The charge can result in a €1,000 fine and a one-month sentence but harsher penalties can be applied for repeat offences.

An education and welfare officer told the court a range of support was offered to the girl and her mother including a home school liaison, school completion programme, behaviour support, a learning support programme, extra curricular activities and a homework club.

Text messages and letters were also sent out, the officer said.

The court heard that school transport was offered “to physically bring her to school on mornings it was necessary”.

A one-to-one support worker was also offered to help the girl remain in education.

Judge Mitchell heard that the school had confirmed the child did not have special education needs.
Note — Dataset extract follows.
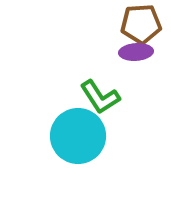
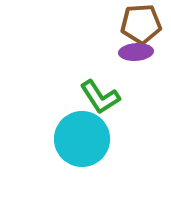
cyan circle: moved 4 px right, 3 px down
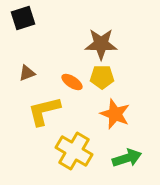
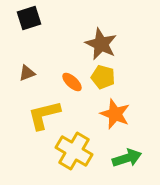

Prosecution solicitor Orla Crowe told the court the education and welfare service tried to encourage attendance when support from the parent was limited.

She said it was considered a “parental responsibility issue”. Defence solicitor Roy O’Neill told the court there had been a number of bereavements in the woman’s family.

He said his client wished to apologise to the court but Judge Mitchell said: “She needs to apologise to her child.”

Mr O’Neill said the accused now took it seriously and the girl was bright with a good future ahead of her.

Judge Mitchell noted from a school report that, although the girl had managed to pass her exams, she was “completely at a loss in relation to content being taught due to absenteeism”.

The judge told the woman, who had no previous convictions, that not giving children an education was a form of neglect.

He imposed a 21-day jail sentence but suspended it on condition she did not reoffend in the next 12 months. She was also told she would be supervised by the Probation Service.

The judge said the woman risked going to jail if her daughter did not attend school.